By Maya Duggan
Throughout history, bright minds behind some of the most revolutionary discoveries of the 20th century have been forgotten and ignored. Their contributions have faded into obscurity, their names unknown.
The reason for this disservice?
They were women.
In the past, the shadow of sexism loomed over everything, belittling women, and their achievements. One of the instances in which this discrimination became glaringly obvious was for women working in traditionally male dominated areas such as STEM. Whilst today, women in STEM are encouraged and celebrated, in the past women’s legitimacy as scientists and engineers was constantly questioned and undermined. The phenomenon whereby women are discredited and overshadowed by their male counterparts is known as “the Matilda Effect,” after suffragette and abolitionist Matilda Gage, who first described the bias in her essay “Woman as Inventor”.
One of the most famous examples of the Matilda Effect was in 1962, when James Watson and Francis Crick won a Nobel prize for their discovery of the double helix. Their discovery is widely recognised as having given rise to modern biology and has helped us to understand how genes can control the chemical processes in cells. However, one very important person failed to gain recognition for her part in the discovery: Rosalind Franklin.
Franklin was a British chemist and X-Ray crystallographer. She had worked alongside a man called Maurice Wilkins at King’s College, showing him X-Ray photos she had taken of a DNA molecule. These photos included one, ‘photo 51,’ which clearly showed DNA to have a double helix structure. However, controversy between Franklin and Wilkins led Wilkins to start working at ‘the Cavendish’ laboratory in Cambridge, where Watson and Crick were working on a model of DNA structure.
Without Franklin’s pictures, Watson and Crick would not have had the realisation that the DNA was a double stranded molecule, and yet, they gave her scant acknowledgement. It was only after her tragic death at age 37 that Crick admitted her work had been crucial to their discovery.
Examples like these are scattered throughout the history of scientific discoveries and inventions, with women’s ideas being stolen by their husbands, co-workers, and sons. Time and time again, women were sidelined whilst men were hailed as geniuses and heroes.
When you look at the statistics, the revelations are shocking. In the 121 years for which the Nobel Prizes have been awarded, 873 have been awarded to men compared to only 57 to women. Even today, women make up only 28% of the workforce in STEM, with gender bias particularly present in the highest-paid jobs of the future, such as computer science and engineering. According to a study conducted by AAUW, girls and boys fill classes of mathematics and science in equal numbers, yet fewer girls pursue these subjects as majors when going to university. By graduation, men were said to outnumber women in nearly every science and engineering field and in some subjects such as engineering and computer science, only 20% of bachelor’s degrees are earnt by women.

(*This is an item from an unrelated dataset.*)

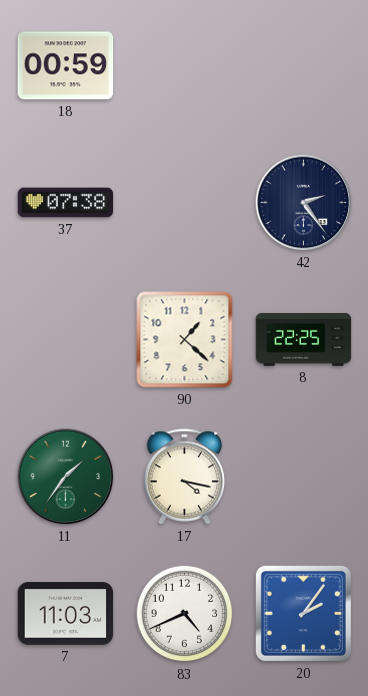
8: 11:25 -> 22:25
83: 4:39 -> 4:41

RMIT professor of engineering and member of the board of directors of women in STEMM Australia, Madhu Bhaskaran, says she noticed how different working in STEM could be for women when she became pregnant with her son.

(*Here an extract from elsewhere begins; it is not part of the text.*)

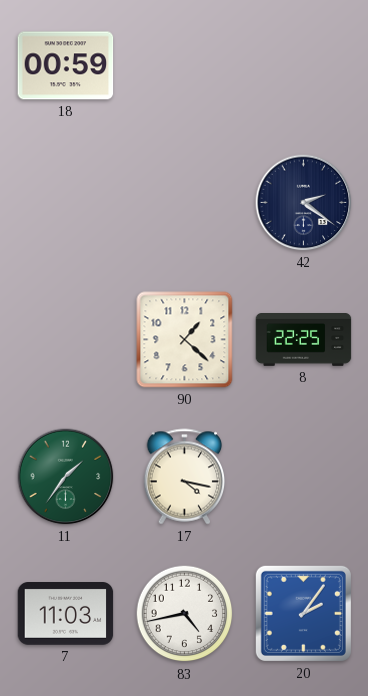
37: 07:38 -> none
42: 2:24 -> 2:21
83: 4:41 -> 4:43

“They didn’t really know what to do,” she says. “There were so few women in the industry that before me I don’t think anyone had taken maternity leave for more than a decade.”

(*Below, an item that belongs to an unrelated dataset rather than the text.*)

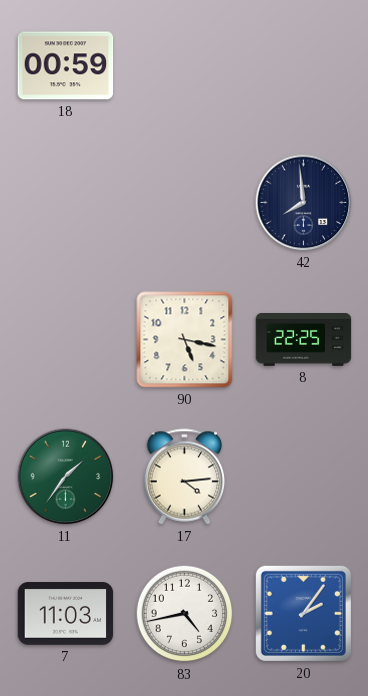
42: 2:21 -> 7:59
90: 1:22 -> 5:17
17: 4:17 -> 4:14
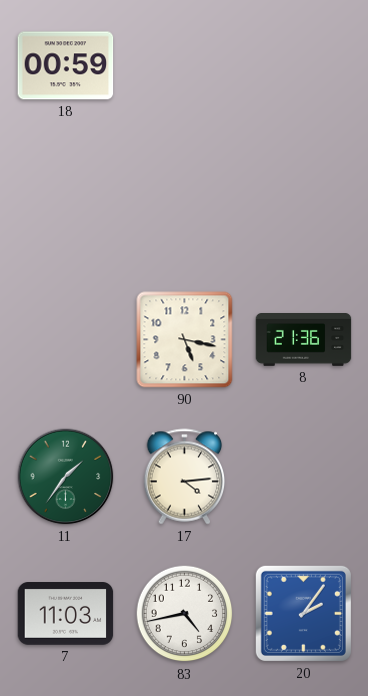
42: 7:59 -> none
8: 22:25 -> 21:36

As an Indian woman completing her PhD in electronic materials engineering, she said she started to feel like a minority when she began to advance in her career.
“As you move further up the chain and start thinking about what’s next, you look around and realise no one else looks like you.”
To help other women struggling with the same dilemmas, Ms Bhaskaran started women’s support group at RMIT in 2013 for women in STEM, the “Women’s Social Network.” Today, it’s become a school-wide group for women to connect with one another and share similar experiences.
There may be more women in STEM than ever before, but we still have a long way to go. It’s important we as a society continue to encourage young girls to pursue careers in STEM.
We can bust stereotypes and expose girls to the full range of STEM careers early on.
We can create a more balanced approach to STEM and find role models in the industry girls can relate to.
And together, we can make sure there are no more Matildas.